I have also considered training a small language model for synthetic data generation.
Especially as LLMs continue to be better tuned to follow instructions that are intentionally colocated and intermingled with data in user messages, it becomes difficult to build systems that can provide real guarantees that "we'll follow your prompt, but not prompts that are in the data you provided."
But no amount of text appended to an input document, no matter how persuasive, can cause an NLP pipeline to change how it interprets the remainder of the document, or to leak its own system instructions, or anything of that nature. "Ignore the above prompt" is just a sentence that doesn't seem like positive or on-topic sentiment to an NLP classifier, and that's it.
There's an even broader discussion to be had about the relative reliability of NLP pipelines, outside of a security perspective. As always, it's important to pick the right tools for the job, and the SpaCy article linked in the parent puts this quite well.
Text added to a document can absolutely change how an NLP pipeline interprets the document.
> "Ignore the above prompt" is just a sentence that doesn't seem like positive or on-topic sentiment to an NLP classifier, and that's it.
And simple repeated words can absolutely make that kind of change for many NLP systems.
Have you actually worked with doing more traditional NLP systems? They're really not smart.
That's not what prompt injection is.
And NLP stands for natural language processing. If the result didn't change after you've made changes to the input... It'd be a bug?
> And NLP stands for natural language processing. If the result didn't change after you've made changes to the input... It'd be a bug?
No, I’d want my classifier to be unchanged by garbage words added. It likely will be, but that impact is a bug not a feature.
Adding words to the text to break the algorithm which does the NLP is more along the lines of providing 1 in a boolean field to break the system. And that's generally something you can mitigate to some degree via heuristics and sanity checking. Doing the same for LLMs is essentially impossible, because it's an effective black box, so you cannot determine the error scenarios and add some mitigations
No instruct tuning means prompt injection is curbed.
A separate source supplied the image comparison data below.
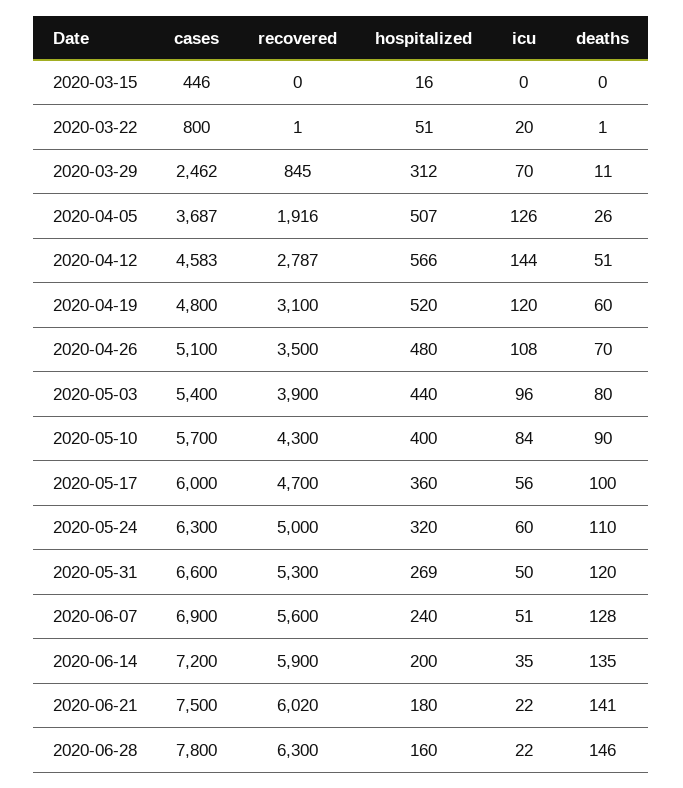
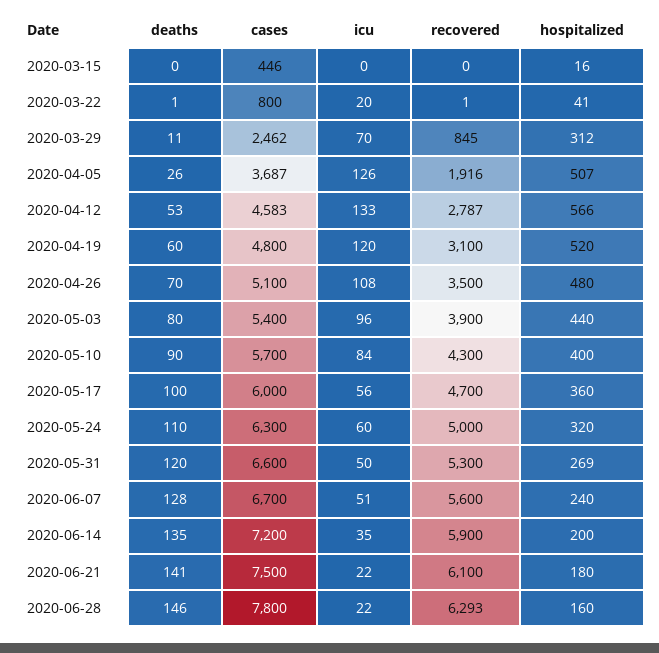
  {
    "cases": {
      "2020-03-15": 446,
      "2020-03-22": 800,
      "2020-03-29": 2462,
      "2020-04-05": 3687,
      "2020-04-12": 4583,
      "2020-04-19": 4800,
      "2020-04-26": 5100,
      "2020-05-03": 5400,
      "2020-05-10": 5700,
      "2020-05-17": 6000,
      "2020-05-24": 6300,
      "2020-05-31": 6600,
-     "2020-06-07": 6900,
+     "2020-06-07": 6700,
      "2020-06-14": 7200,
      "2020-06-21": 7500,
      "2020-06-28": 7800
    },
    "recovered": {
      "2020-03-15": 0,
      "2020-03-22": 1,
      "2020-03-29": 845,
      "2020-04-05": 1916,
      "2020-04-12": 2787,
      "2020-04-19": 3100,
      "2020-04-26": 3500,
      "2020-05-03": 3900,
      "2020-05-10": 4300,
      "2020-05-17": 4700,
      "2020-05-24": 5000,
      "2020-05-31": 5300,
      "2020-06-07": 5600,
      "2020-06-14": 5900,
-     "2020-06-21": 6020,
+     "2020-06-21": 6100,
-     "2020-06-28": 6300
+     "2020-06-28": 6293
    },
    "hospitalized": {
      "2020-03-15": 16,
-     "2020-03-22": 51,
+     "2020-03-22": 41,
      "2020-03-29": 312,
      "2020-04-05": 507,
      "2020-04-12": 566,
      "2020-04-19": 520,
      "2020-04-26": 480,
      "2020-05-03": 440,
      "2020-05-10": 400,
      "2020-05-17": 360,
      "2020-05-24": 320,
      "2020-05-31": 269,
      "2020-06-07": 240,
      "2020-06-14": 200,
      "2020-06-21": 180,
      "2020-06-28": 160
    },
    "icu": {
      "2020-03-15": 0,
      "2020-03-22": 20,
      "2020-03-29": 70,
      "2020-04-05": 126,
-     "2020-04-12": 144,
+     "2020-04-12": 133,
      "2020-04-19": 120,
      "2020-04-26": 108,
      "2020-05-03": 96,
      "2020-05-10": 84,
      "2020-05-17": 56,
      "2020-05-24": 60,
      "2020-05-31": 50,
      "2020-06-07": 51,
      "2020-06-14": 35,
      "2020-06-21": 22,
      "2020-06-28": 22
    },
    "deaths": {
      "2020-03-15": 0,
      "2020-03-22": 1,
      "2020-03-29": 11,
      "2020-04-05": 26,
-     "2020-04-12": 51,
+     "2020-04-12": 53,
      "2020-04-19": 60,
      "2020-04-26": 70,
      "2020-05-03": 80,
      "2020-05-10": 90,
      "2020-05-17": 100,
      "2020-05-24": 110,
      "2020-05-31": 120,
      "2020-06-07": 128,
      "2020-06-14": 135,
      "2020-06-21": 141,
      "2020-06-28": 146
    }
  }

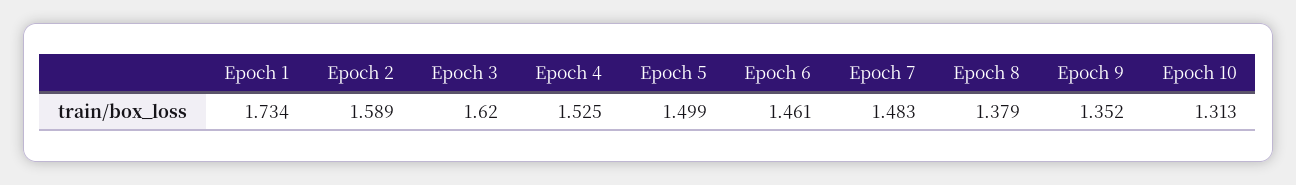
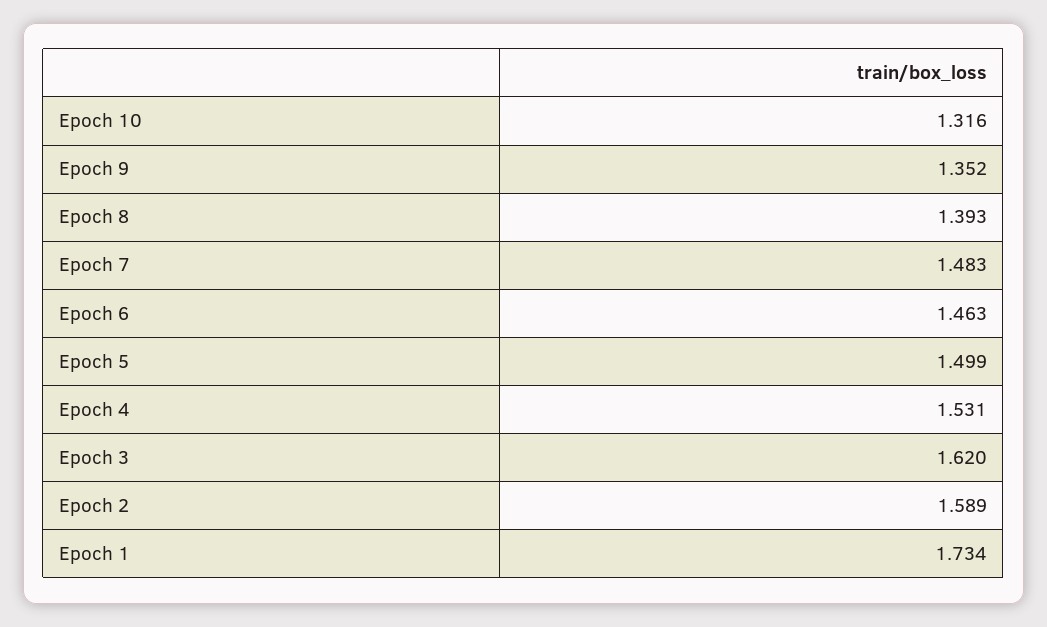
  {
    "Epoch 1": 1.734,
    "Epoch 2": 1.589,
    "Epoch 3": 1.62,
-   "Epoch 4": 1.525,
+   "Epoch 4": 1.531,
    "Epoch 5": 1.499,
-   "Epoch 6": 1.461,
+   "Epoch 6": 1.463,
    "Epoch 7": 1.483,
-   "Epoch 8": 1.379,
+   "Epoch 8": 1.393,
    "Epoch 9": 1.352,
-   "Epoch 10": 1.313
+   "Epoch 10": 1.316
  }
Classification heads means you get results off a single forward pass.
If a traditional NLP solution can run under your control, and tackle the task at hand, it can be plainly much cheaper at scale.
* https://github.com/jftuga/deidentification
* https://pypi.org/project/text-deidentification/
Its annotation tooling was so far ahead. It is still crazy to me that so much of the value in the data annotation space went to Scale AI vs tools like SpaCy that enabled annotation at scale in the enterprise.
Used it again recently and the dev experience is 1000x that of wrangling LLMs.